#### [MATERIAL SUPPLIED]
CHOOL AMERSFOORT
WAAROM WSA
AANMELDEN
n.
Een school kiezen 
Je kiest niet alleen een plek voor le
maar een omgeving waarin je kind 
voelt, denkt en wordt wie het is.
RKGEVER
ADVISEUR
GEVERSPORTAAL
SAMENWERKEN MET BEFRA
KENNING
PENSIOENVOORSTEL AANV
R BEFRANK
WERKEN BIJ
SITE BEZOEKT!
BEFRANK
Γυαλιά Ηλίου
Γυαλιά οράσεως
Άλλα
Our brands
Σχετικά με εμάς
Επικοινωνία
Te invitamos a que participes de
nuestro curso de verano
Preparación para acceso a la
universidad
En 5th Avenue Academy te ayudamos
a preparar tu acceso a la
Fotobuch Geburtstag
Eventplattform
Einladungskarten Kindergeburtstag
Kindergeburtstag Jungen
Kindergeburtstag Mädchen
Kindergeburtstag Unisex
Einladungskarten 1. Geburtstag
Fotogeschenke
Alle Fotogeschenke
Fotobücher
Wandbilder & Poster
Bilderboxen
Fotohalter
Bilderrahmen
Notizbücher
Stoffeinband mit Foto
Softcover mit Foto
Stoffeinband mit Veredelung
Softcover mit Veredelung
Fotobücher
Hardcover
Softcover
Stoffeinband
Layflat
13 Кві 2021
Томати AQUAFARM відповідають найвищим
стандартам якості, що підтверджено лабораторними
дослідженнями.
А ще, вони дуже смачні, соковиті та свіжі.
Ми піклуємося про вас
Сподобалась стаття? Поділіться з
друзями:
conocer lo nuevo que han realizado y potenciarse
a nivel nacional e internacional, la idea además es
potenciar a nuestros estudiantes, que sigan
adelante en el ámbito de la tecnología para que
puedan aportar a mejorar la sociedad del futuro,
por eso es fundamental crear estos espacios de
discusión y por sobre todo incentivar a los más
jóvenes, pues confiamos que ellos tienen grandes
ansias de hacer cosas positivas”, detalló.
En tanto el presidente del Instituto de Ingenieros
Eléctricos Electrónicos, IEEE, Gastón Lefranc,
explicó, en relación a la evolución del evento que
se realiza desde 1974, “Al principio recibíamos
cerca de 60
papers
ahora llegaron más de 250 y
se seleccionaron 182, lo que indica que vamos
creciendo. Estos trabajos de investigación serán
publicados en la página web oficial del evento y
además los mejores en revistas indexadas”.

#### [WHAT IS BEING ASKED]
Write out everything from the start of the data down to the line containing "se seleccionaron 182, lo que indica que vamos", including that line, reproducing each line precisely.

#### [ANSWER SECTION]
CHOOL AMERSFOORT
WAAROM WSA
AANMELDEN
n.
Een school kiezen 
Je kiest niet alleen een plek voor le
maar een omgeving waarin je kind 
voelt, denkt en wordt wie het is.
RKGEVER
ADVISEUR
GEVERSPORTAAL
SAMENWERKEN MET BEFRA
KENNING
PENSIOENVOORSTEL AANV
R BEFRANK
WERKEN BIJ
SITE BEZOEKT!
BEFRANK
Γυαλιά Ηλίου
Γυαλιά οράσεως
Άλλα
Our brands
Σχετικά με εμάς
Επικοινωνία
Te invitamos a que participes de
nuestro curso de verano
Preparación para acceso a la
universidad
En 5th Avenue Academy te ayudamos
a preparar tu acceso a la
Fotobuch Geburtstag
Eventplattform
Einladungskarten Kindergeburtstag
Kindergeburtstag Jungen
Kindergeburtstag Mädchen
Kindergeburtstag Unisex
Einladungskarten 1. Geburtstag
Fotogeschenke
Alle Fotogeschenke
Fotobücher
Wandbilder & Poster
Bilderboxen
Fotohalter
Bilderrahmen
Notizbücher
Stoffeinband mit Foto
Softcover mit Foto
Stoffeinband mit Veredelung
Softcover mit Veredelung
Fotobücher
Hardcover
Softcover
Stoffeinband
Layflat
13 Кві 2021
Томати AQUAFARM відповідають найвищим
стандартам якості, що підтверджено лабораторними
дослідженнями.
А ще, вони дуже смачні, соковиті та свіжі.
Ми піклуємося про вас
Сподобалась стаття? Поділіться з
друзями:
conocer lo nuevo que han realizado y potenciarse
a nivel nacional e internacional, la idea además es
potenciar a nuestros estudiantes, que sigan
adelante en el ámbito de la tecnología para que
puedan aportar a mejorar la sociedad del futuro,
por eso es fundamental crear estos espacios de
discusión y por sobre todo incentivar a los más
jóvenes, pues confiamos que ellos tienen grandes
ansias de hacer cosas positivas”, detalló.
En tanto el presidente del Instituto de Ingenieros
Eléctricos Electrónicos, IEEE, Gastón Lefranc,
explicó, en relación a la evolución del evento que
se realiza desde 1974, “Al principio recibíamos
cerca de 60
papers
ahora llegaron más de 250 y
se seleccionaron 182, lo que indica que vamos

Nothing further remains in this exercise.